By Jessie Thompson
Central VA HOME magazine
Although Christmas merchandise has been in stores since August, it’s always still hard to believe it when the holiday season really arrives. At no other time are we more thankful for all that we have, including our neighbors and friends. What better way to show your appreciation than to host a get-together?
While many of us may shy away from opening our homes—the cleaning, the cooking, the decorating—throwing a successful party doesn’t have to be difficult. A fabulous, talked-about event boils down to two things: a realistic budget and good organization.
HOME talked with one area couple who opened their home to about 400—yes, 400—to get the nitty-gritty on the “dos” and “do nots” of hosting a holiday party.
“We decided to have a rather large open house as we had not entertained in quite a few years,” says this party hostess. “With a party this size, it was obvious I was going to need help! So I turned to Avenue Foods for my catering needs and Rod Meek to assist with floral arrangements and the greenery.”
The first thing to decide is who will be invited to the party: people from the office, friends, neighbors …a mix of all three? This will help flush out other details, including the menu
and time, and whether it’s a formal event or a more casual, open house.
The second decision—“when?”—can be a little more difficult to pin down, but you have to figure out the best time for you. If that means a Saturday evening, plan it for a Saturday evening. If it’s a Sunday afternoon, put that date on your calendar. It will absolutely be impossible to take everyone’s schedule into consideration when planning a party, so make it work for you.
One trend gaining popularity is the “Holiday Open House,” which is what our host and hostess opted for. “Having an open house in the late afternoon is perfect during the busy holiday season due to the flexibility. Most likely, you’re not conflicting with weekend evening parties and events. With an open house, guests are not required to be there at a set time, or for the duration of the party. If there is a conflict, most guests can work around that and drop in for a few moments. Because of the flexible hours, it’s a great way to have a lot of guests, who most likely will be coming and going,” she says.

== PROBLEM A ==
Could you give the lines of the entries that open with the line containing "放送日時：1月1日（木・祝）～9日（金）の間で各日3～4回" and close with the line containing "公開収録をしたＮＨＫ「吹奏楽のひびき」がＢＳテレ" as a JSON list of strings, one per line, with blank lines left out?

== PROVIDED RECORDS ==
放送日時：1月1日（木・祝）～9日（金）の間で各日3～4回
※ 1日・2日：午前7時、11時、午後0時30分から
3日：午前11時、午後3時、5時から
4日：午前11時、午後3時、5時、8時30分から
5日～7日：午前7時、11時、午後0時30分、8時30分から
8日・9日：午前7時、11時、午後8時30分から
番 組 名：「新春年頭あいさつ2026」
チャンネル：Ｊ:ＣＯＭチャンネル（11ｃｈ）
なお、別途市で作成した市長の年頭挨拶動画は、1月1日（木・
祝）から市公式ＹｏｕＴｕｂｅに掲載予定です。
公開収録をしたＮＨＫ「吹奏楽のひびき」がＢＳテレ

* * *

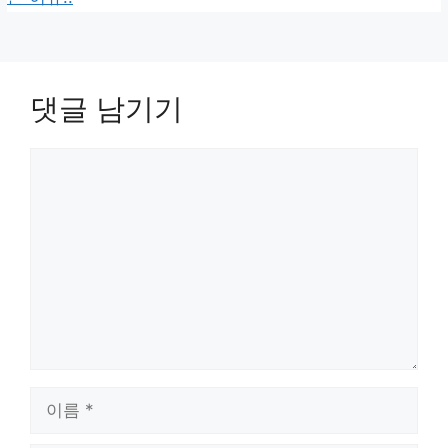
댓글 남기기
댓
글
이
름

== PROBLEM B ==
Would you retype the part of the holiday party article that opens with the words "By Jessie Thompson" and closes with "host a get-together?", keeping every character unchanged?

== TASK SOLUTION A ==
[
  "放送日時：1月1日（木・祝）～9日（金）の間で各日3～4回",
  "※ 1日・2日：午前7時、11時、午後0時30分から",
  "3日：午前11時、午後3時、5時から",
  "4日：午前11時、午後3時、5時、8時30分から",
  "5日～7日：午前7時、11時、午後0時30分、8時30分から",
  "8日・9日：午前7時、11時、午後8時30分から",
  "番 組 名：「新春年頭あいさつ2026」",
  "チャンネル：Ｊ:ＣＯＭチャンネル（11ｃｈ）",
  "なお、別途市で作成した市長の年頭挨拶動画は、1月1日（木・",
  "祝）から市公式ＹｏｕＴｕｂｅに掲載予定です。",
  "公開収録をしたＮＨＫ「吹奏楽のひびき」がＢＳテレ"
]

== TASK SOLUTION B ==
By Jessie Thompson
Central VA HOME magazine
Although Christmas merchandise has been in stores since August, it’s always still hard to believe it when the holiday season really arrives. At no other time are we more thankful for all that we have, including our neighbors and friends. What better way to show your appreciation than to host a get-together?